Please retype the rows word for word, beginning at their start and stopping after the line that contains "腐臭を漂わせている状態だと言っていいでしょう。". Leave the pictures out of your copy.
START SOURCE MATERIAL
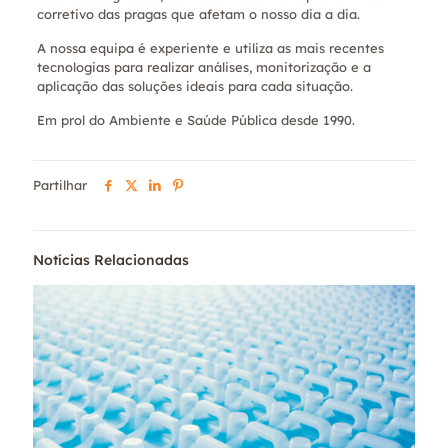
corretivo das pragas que afetam o nosso dia a dia.
A nossa equipa é experiente e utiliza as mais recentes
tecnologias para realizar análises, monitorização e a
aplicação das soluções ideais para cada situação.
Em prol do Ambiente e Saúde Pública desde 1990.
Partilhar
Notícias Relacionadas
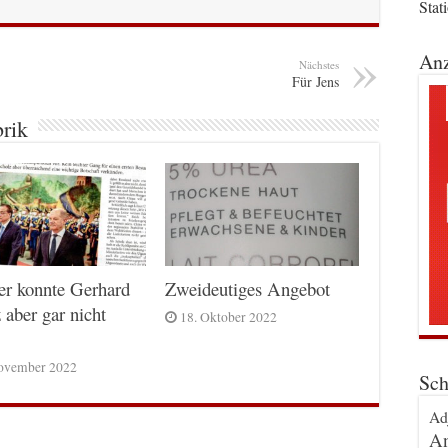
Stat
Anz
Nächstes
Für Jens
brik
er konnte Gerhard
Zweideutiges Angebot
 aber gar nicht
18. Oktober 2022
ovember 2022
Sch
Ad
An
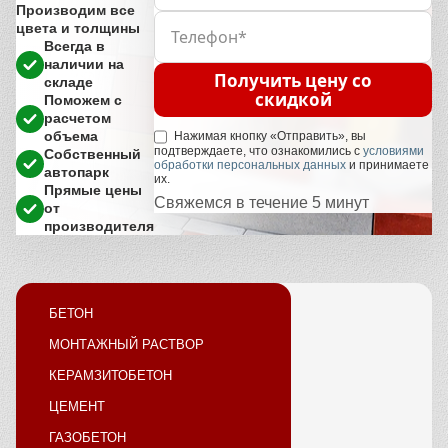
Производим все
цвета и толщины
Всегда в
наличии на
Получить цену со
складе
скидкой
Поможем с
расчетом
объема
Нажимая кнопку «Отправить», вы
подтверждаете, что ознакомились с
условиями
Собственный
обработки персональных данных
и принимаете
автопарк
их.
Прямые цены
Свяжемся в течение 5 минут
от
производителя
БЕТОН
МОНТАЖНЫЙ РАСТВОР
КЕРАМЗИТОБЕТОН
ЦЕМЕНТ
ГАЗОБЕТОН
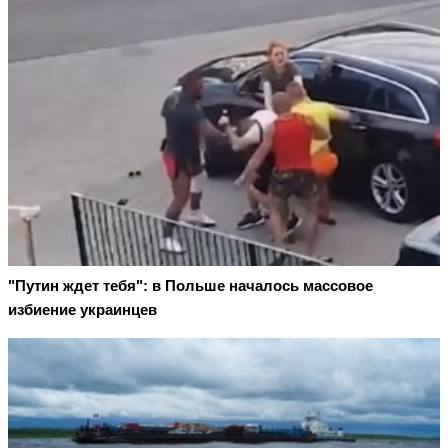
"Путин ждет тебя": в Польше началось массовое
избиение украинцев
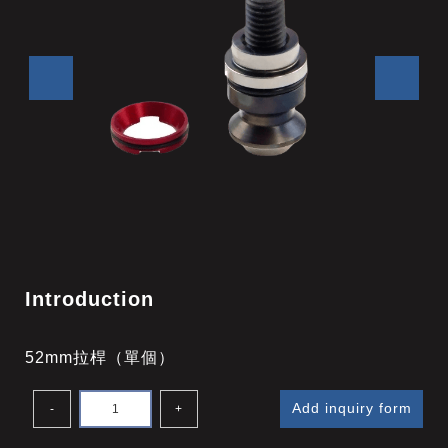
Introduction
52mm拉桿（單個）
Add inquiry form
-
+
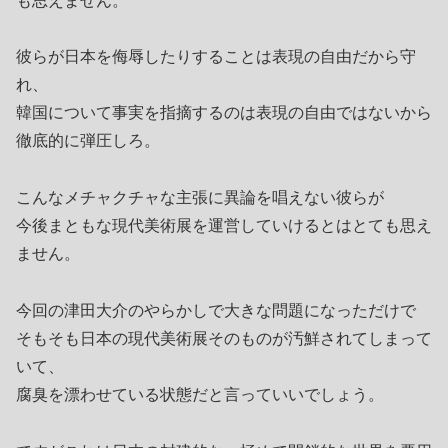
も思えません。
彼らが日本を侮辱したりすることは表現の自由だから守
れ、
韓国について事実を指摘するのは表現の自由ではないから
徹底的に弾圧しろ。
こんなメチャクチャな主張に異論を唱えない彼らが
今後まともな現代美術展を運営していけるとはとても思え
ません。
今回の津田大介のやらかしで大きな問題になっただけで
そもそも日本の現代美術展そのものが汚鮮されてしまって
いて、
腐臭を漂わせている状態だと言っていいでしょう。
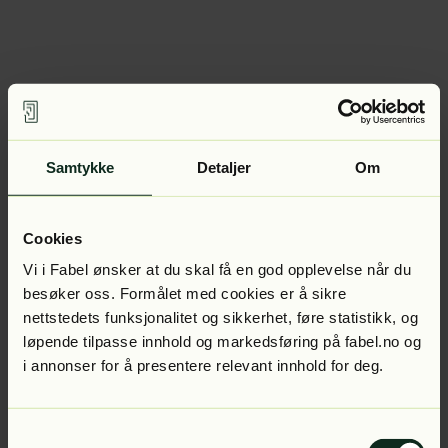
Samtykke
Detaljer
Om
Cookies
Vi i Fabel ønsker at du skal få en god opplevelse når du
besøker oss. Formålet med cookies er å sikre
nettstedets funksjonalitet og sikkerhet, føre statistikk, og
løpende tilpasse innhold og markedsføring på fabel.no og
i annonser for å presentere relevant innhold for deg.
Samtykkevalg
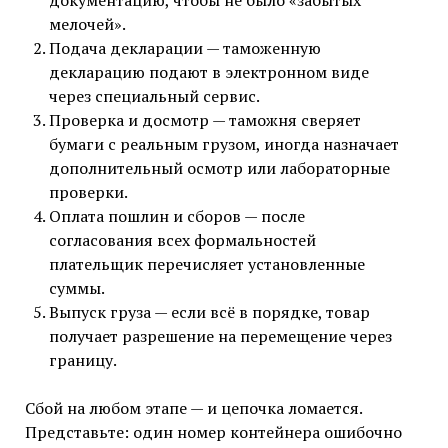
документацию, чтобы не было «забытых
мелочей».
Подача декларации — таможенную
декларацию подают в электронном виде
через специальный сервис.
Проверка и досмотр — таможня сверяет
бумаги с реальным грузом, иногда назначает
дополнительный осмотр или лабораторные
проверки.
Оплата пошлин и сборов — после
согласования всех формальностей
плательщик перечисляет установленные
суммы.
Выпуск груза — если всё в порядке, товар
получает разрешение на перемещение через
границу.
Сбой на любом этапе — и цепочка ломается.
Представьте: один номер контейнера ошибочно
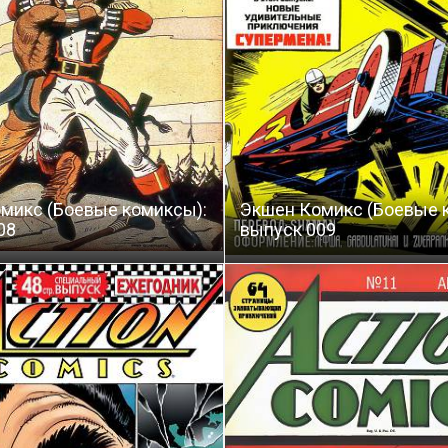
микс (Боевые комиксы):
Экшен Комикс (Боевые 
08
выпуск 009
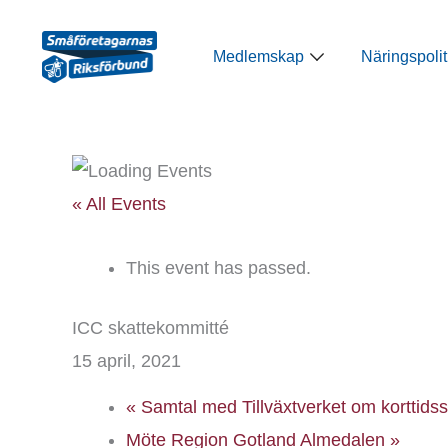
Hoppa
till
Öppna Medlemsk
Medlemskap
Näringspolit
innehåll
« All Events
This event has passed.
ICC skattekommitté
15 april, 2021
«
Samtal med Tillväxtverket om korttids
Möte Region Gotland Almedalen
»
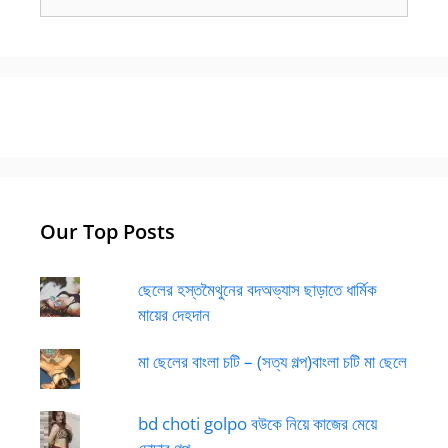
for:
Our Top Posts
ছেলের হস্তমৈথুনের বদঅভ্যাস ছাড়াতে ধার্মিক
মায়ের দেহদান
মা ছেলের বাংলা চটি – (সত্য গল্প)বাংলা চটি মা ছেলে
bd choti golpo বউকে নিয়ে কাজের মেয়ে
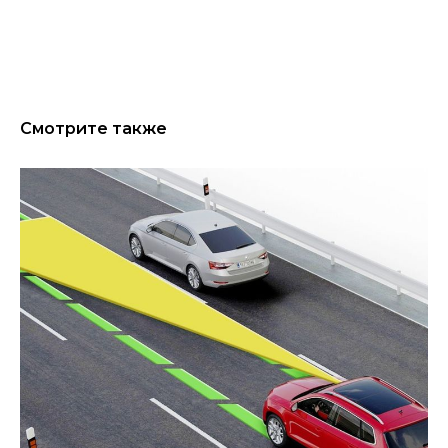
Смотрите также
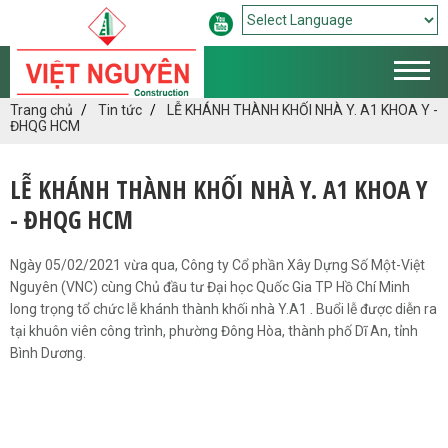
Powered by
Translate
Trang chủ
Tin tức
LỄ KHÁNH THÀNH KHỐI NHÀ Y. A1 KHOA Y -
ĐHQG HCM
LỄ KHÁNH THÀNH KHỐI NHÀ Y. A1 KHOA Y
- ĐHQG HCM
Ngày 05/02/2021 vừa qua, Công ty Cổ phần Xây Dựng Số Một-Việt
Nguyên (VNC) cùng Chủ đầu tư Đại học Quốc Gia TP Hồ Chí Minh
long trọng tổ chức lễ khánh thành khối nhà Y.A1 . Buổi lễ được diễn ra
tại khuôn viên công trình, phường Đông Hòa, thành phố Dĩ An, tỉnh
Bình Dương.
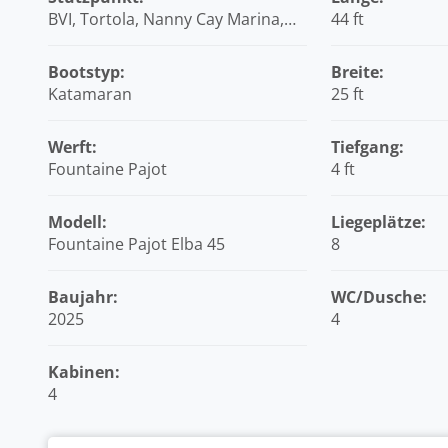
BVI, Tortola, Nanny Cay Marina,
44 ft
Britische Jungferninseln (BVI)
Bootstyp:
Breite:
Katamaran
25 ft
Werft:
Tiefgang:
Fountaine Pajot
4 ft
Modell:
Liegeplätze:
Fountaine Pajot Elba 45
8
Baujahr:
WC/Dusche:
2025
4
Kabinen:
4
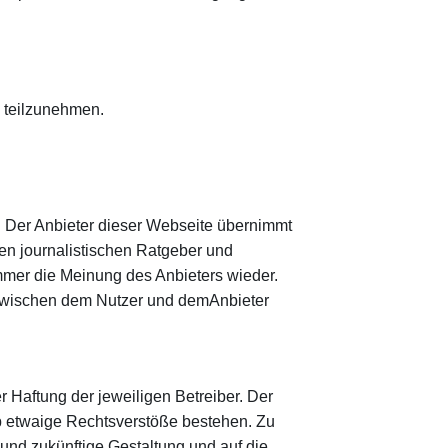
e teilzunehmen.
t. Der Anbieter dieser Webseite übernimmt
hen journalistischen Ratgeber und
mmer die Meinung des Anbieters wieder.
s zwischen dem Nutzer und demAnbieter
r Haftung der jeweiligen Betreiber. Der
ob etwaige Rechtsverstöße bestehen. Zu
 und zukünftige Gestaltung und auf die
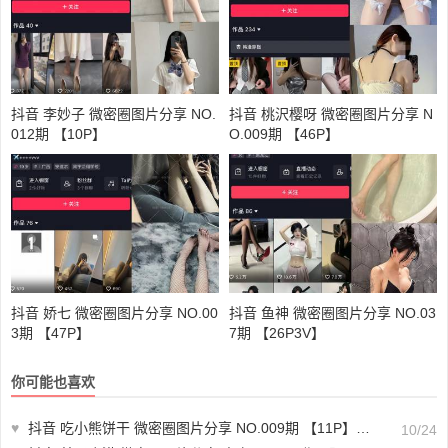
抖音 李妙子 微密圈图片分享 NO.
抖音 桃沢樱呀 微密圈图片分享 N
012期 【10P】
O.009期 【46P】
抖音 娇七 微密圈图片分享 NO.00
抖音 鱼神 微密圈图片分享 NO.03
3期 【47P】
7期 【26P3V】
你可能也喜欢
♥
抖音 吃小熊饼干 微密圈图片分享 NO.009期 【11P】最新至：2024.9.18
10/24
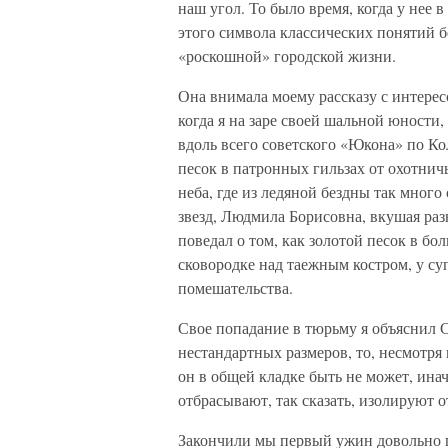
наш угол. То было время, когда у нее в
этого символа классических понятий 
«роскошной» городской жизни.
Она внимала моему рассказу с интере
когда я на заре своей шальной юности
вдоль всего советского «Юкона» по Ко
песок в патронных гильзах от охотни
неба, где из ледяной бездны так мног
звезд, Людмила Борисовна, вкушая разн
поведал о том, как золотой песок в б
сковородке над таежным костром, у су
помешательства.
Свое попадание в тюрьму я объяснил С
нестандартных размеров, то, несмотря 
он в общей кладке быть не может, ина
отбрасывают, так сказать, изолируют о
Закончили мы первый ужин довольно 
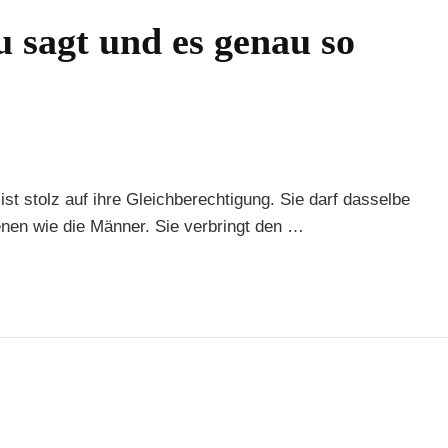
 sagt und es genau so
ist stolz auf ihre Gleichberechtigung. Sie darf dasselbe
enen wie die Männer. Sie verbringt den …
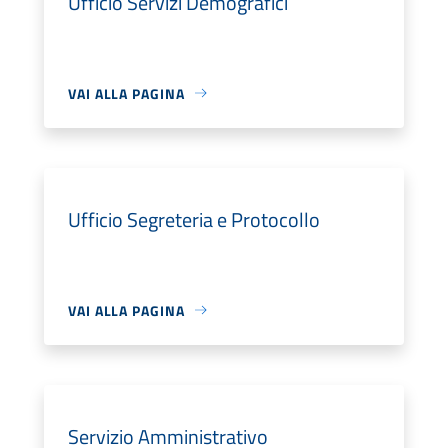
Ufficio Servizi Demografici
VAI ALLA PAGINA
Ufficio Segreteria e Protocollo
VAI ALLA PAGINA
Servizio Amministrativo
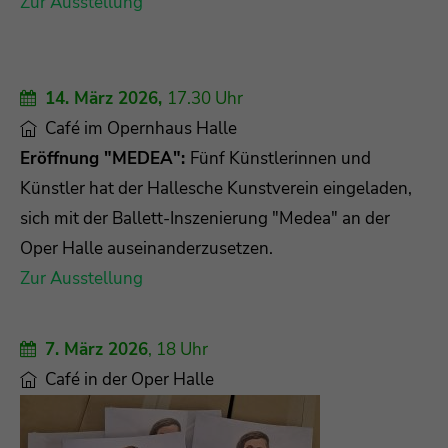
Zur Ausstellung
14. März 2026,
17.30 Uhr
Café im Opernhaus Halle
Eröffnung "MEDEA":
Fünf Künstlerinnen und
Künstler hat der Hallesche Kunstverein eingeladen,
sich mit der Ballett-Inszenierung "Medea" an der
Oper Halle auseinanderzusetzen.
Zur Ausstellung
7. März 2026
, 18 Uhr
Café in der Oper Halle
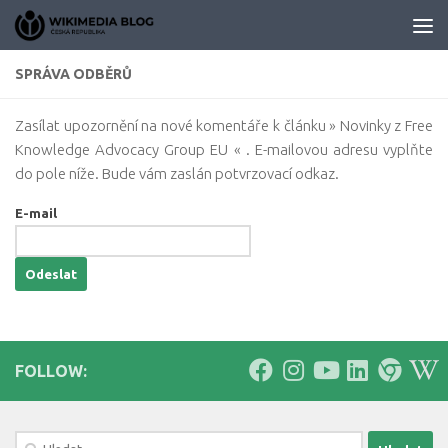
Skip to content
SPRÁVA ODBĚRŮ
Zasílat upozornění na nové komentáře k článku » Novinky z Free
Knowledge Advocacy Group EU « . E-mailovou adresu vyplňte
do pole níže. Bude vám zaslán potvrzovací odkaz.
E-mail
FOLLOW:
Vyhledávání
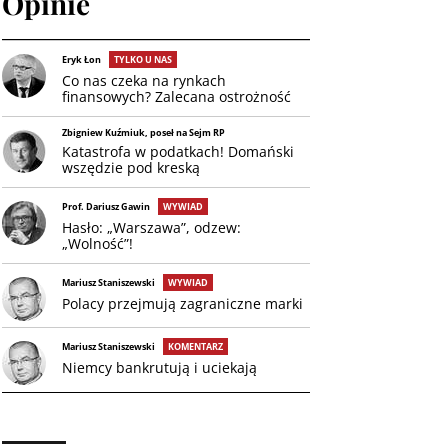
Opinie
Eryk Łon
TYLKO U NAS
Co nas czeka na rynkach
finansowych? Zalecana ostrożność
Zbigniew Kuźmiuk, poseł na Sejm RP
Katastrofa w podatkach! Domański
wszędzie pod kreską
Prof. Dariusz Gawin
WYWIAD
Hasło: „Warszawa”, odzew:
„Wolność”!
Mariusz Staniszewski
WYWIAD
Polacy przejmują zagraniczne marki
Mariusz Staniszewski
KOMENTARZ
Niemcy bankrutują i uciekają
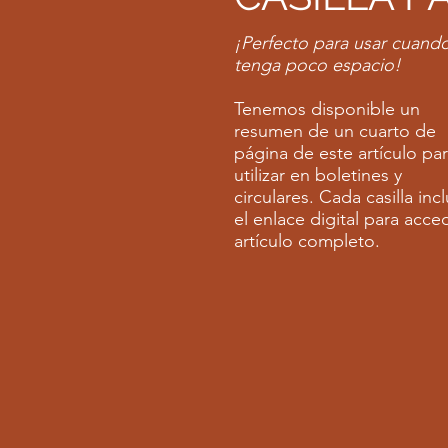
¡Perfecto para usar cuand
tenga poco espacio!
Tenemos disponible un
resumen de un cuarto de
página de este artículo pa
utilizar en boletines y
circulares. Cada casilla inc
el enlace digital para acced
artículo completo.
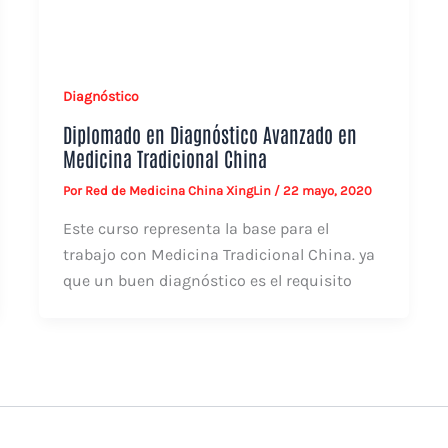
Diagnóstico
Diplomado en Diagnóstico Avanzado en
Medicina Tradicional China
Por
Red de Medicina China XingLin
/
22 mayo, 2020
Este curso representa la base para el
trabajo con Medicina Tradicional China. ya
que un buen diagnóstico es el requisito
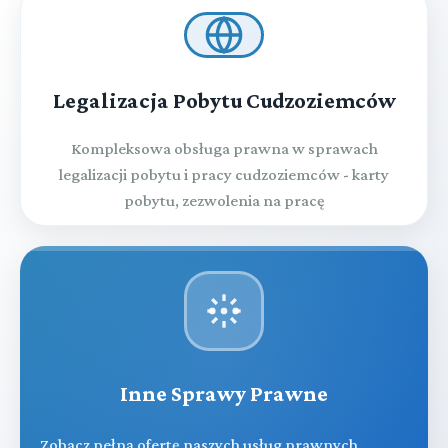
Legalizacja Pobytu Cudzoziemców
Kompleksowa obsługa prawna w sprawach
legalizacji pobytu i pracy cudzoziemców - karty
pobytu, zezwolenia na pracę
Inne Sprawy Prawne
Zobacz pełną ofertę naszych usług prawnych.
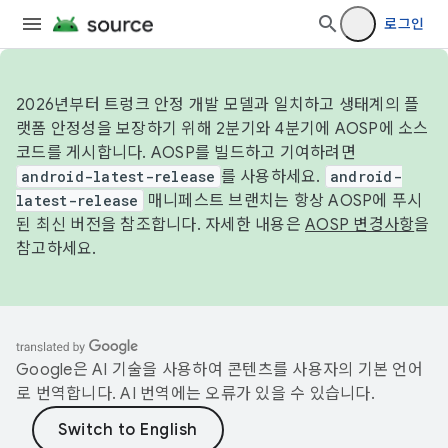
로그인
2026년부터 트렁크 안정 개발 모델과 일치하고 생태계의 플
랫폼 안정성을 보장하기 위해 2분기와 4분기에 AOSP에 소스
코드를 게시합니다. AOSP를 빌드하고 기여하려면
android-latest-release
를 사용하세요.
android-
latest-release
매니페스트 브랜치는 항상 AOSP에 푸시
된 최신 버전을 참조합니다. 자세한 내용은
AOSP 변경사항
을
참고하세요.
Google은 AI 기술을 사용하여 콘텐츠를 사용자의 기본 언어
로 번역합니다. AI 번역에는 오류가 있을 수 있습니다.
END SOURCE MATERIAL
WORKED SOLUTION:
corretivo das pragas que afetam o nosso dia a dia.
A nossa equipa é experiente e utiliza as mais recentes
tecnologias para realizar análises, monitorização e a
aplicação das soluções ideais para cada situação.
Em prol do Ambiente e Saúde Pública desde 1990.
Partilhar
Notícias Relacionadas
Stat
Anz
Nächstes
Für Jens
brik
er konnte Gerhard
Zweideutiges Angebot
 aber gar nicht
18. Oktober 2022
ovember 2022
Sch
Ad
An
Производим все
цвета и толщины
Всегда в
наличии на
Получить цену со
складе
скидкой
Поможем с
расчетом
объема
Нажимая кнопку «Отправить», вы
подтверждаете, что ознакомились с
условиями
Собственный
обработки персональных данных
и принимаете
автопарк
их.
Прямые цены
Свяжемся в течение 5 минут
от
производителя
БЕТОН
МОНТАЖНЫЙ РАСТВОР
КЕРАМЗИТОБЕТОН
ЦЕМЕНТ
ГАЗОБЕТОН
"Путин ждет тебя": в Польше началось массовое
избиение украинцев
Introduction
52mm拉桿（單個）
Add inquiry form
-
+
も思えません。
彼らが日本を侮辱したりすることは表現の自由だから守
れ、
韓国について事実を指摘するのは表現の自由ではないから
徹底的に弾圧しろ。
こんなメチャクチャな主張に異論を唱えない彼らが
今後まともな現代美術展を運営していけるとはとても思え
ません。
今回の津田大介のやらかしで大きな問題になっただけで
そもそも日本の現代美術展そのものが汚鮮されてしまって
いて、
腐臭を漂わせている状態だと言っていいでしょう。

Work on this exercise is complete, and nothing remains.